True love has kept John and Victoria Frontera's marriage together for more than seven decades, but a drink a day also helps.
The West Seneca couple have been married an astounding 72 years, the equivalent of a lifetime for many people.
So what's their secret to a long, happy marriage?
"Have a glass of wine every day," said 96-year-old John.
The Fronteras were recognized Tuesday as the 2012 New York State winners of the Longest Married Couple Project sponsored by Worldwide Marriage Encounter, a faith-based marriage enrichment program.
The honor was based on nominations from throughout the state, said Mark Kulyk, a leader with the organization. He and his wife, Joyce, represent New York, Pennsylvania, Delaware and most of New Jersey in the program.
"The search started four years ago for the longest married couple in the United States," Mark Kulyk said. "Then we realized we had enough [nominations] for every state."
If it seems like 72 years is a long time, it's because the notion of marriage has changed over the decades.
According to a recent New York Times article, 57 percent of people surveyed in 1957 said they believed adults who preferred to be single were "immoral" or "neurotic." And married couples made up 78 percent of U.S. households in 1950.
But today, married couples represent just 48 percent of U.S. households, a record low, according to the Census Bureau.
The Fronteras stand in stark contrast to the statistics.
Both were born in Cortale, Italy. John Frontera came to Buffalo in 1929 with his family; Victoria, 91, followed with hers in 1931.
She was 10 when they met, and what impressed her about him was the fact that he liked school and was easy on the eyes.
"He was handsome," said Victoria.
Years later, John made an even bigger impact on her through a sweet gesture following an accident at her high school.
Victoria was cooking in her home economics class when she got burned in the face. When John found out, he visited her two days later and brought a plant as a get-well gift.
"He proposed right after that," Victoria said. But she didn't accept right away.
"I said, 'Just a minute. I have to think about it,' " she said.
The couple got married Oct. 28, 1939, on a snowy day, Victoria remembered, and then took a train to New York for the World's Fair for a weeklong honeymoon.
John worked at Niagara Mohawk for 46 years, retiring at 73.

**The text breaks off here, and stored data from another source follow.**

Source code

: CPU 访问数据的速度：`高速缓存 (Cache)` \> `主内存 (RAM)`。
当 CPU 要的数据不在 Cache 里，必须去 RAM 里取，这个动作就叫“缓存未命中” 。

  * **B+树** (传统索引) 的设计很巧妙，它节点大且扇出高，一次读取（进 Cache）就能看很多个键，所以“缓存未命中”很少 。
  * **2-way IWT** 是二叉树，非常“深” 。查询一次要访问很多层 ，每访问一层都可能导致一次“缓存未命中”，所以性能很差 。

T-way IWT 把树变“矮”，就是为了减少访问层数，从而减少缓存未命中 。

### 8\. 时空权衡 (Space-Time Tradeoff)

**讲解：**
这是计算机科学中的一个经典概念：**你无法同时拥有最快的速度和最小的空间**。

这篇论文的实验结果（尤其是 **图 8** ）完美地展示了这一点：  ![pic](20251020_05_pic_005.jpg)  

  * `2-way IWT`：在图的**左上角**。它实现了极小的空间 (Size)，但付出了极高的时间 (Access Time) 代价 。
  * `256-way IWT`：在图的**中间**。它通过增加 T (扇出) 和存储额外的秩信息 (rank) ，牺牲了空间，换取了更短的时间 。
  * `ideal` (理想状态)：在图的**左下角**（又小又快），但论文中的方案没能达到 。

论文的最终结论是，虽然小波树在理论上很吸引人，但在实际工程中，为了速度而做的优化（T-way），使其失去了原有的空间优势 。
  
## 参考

They had three daughters -- Paula Kurzawa, Francie Smith and Joanne -- and two sons, Joseph and Thomas.
And John and Victoria put them all through college, except Joanne, who was born with special needs. John and Victoria were her primary caregivers until she died in 2007 at age 41.
Except for Thomas, all of the kids live in the Buffalo area. Today, John and Victoria have 10 grandchildren and three great-grandchildren.
"They are happiest when family is together," Thomas said.
The couple still live in the same house they moved into in 1964. John helped build the home. Their daughter Francie lives across the street.
And even though they both are in their 90s, the two keep busy.
John drives them both to 4:30 p.m. Mass every Saturday at Fourteen Holy Helpers Catholic Church, about a block from their house. They have been members there for at least 70 years.
Up until two years ago, John bowled on four teams, and he still plays pinochle at the West Seneca Senior Center and at their church.
He's been making his own wine for years.
And long before organic foods became hip, John was growing all the vegetables his family ate in a garden adjacent to his house and in a small plot in the backyard. He still gardens, Smith said.
Victoria used to make sauce from scratch with the tomatoes from the garden, where John grew about 35 varieties.
Her homemade ravioli was her family's favorite dish.
Primarily a homemaker, Victoria ran a produce stand while raising her children. She also rented out apartments in properties the couple owned. And she found time to volunteer with special-needs kids.
"I wasn't lazy," said Victoria, who has her own advice for a long, happy marriage.
"There's always gonna be some things he doesn't like and something you don't like. There will always be mistakes," she said. "You gotta make a little compromise. Before you know it, it's all gone."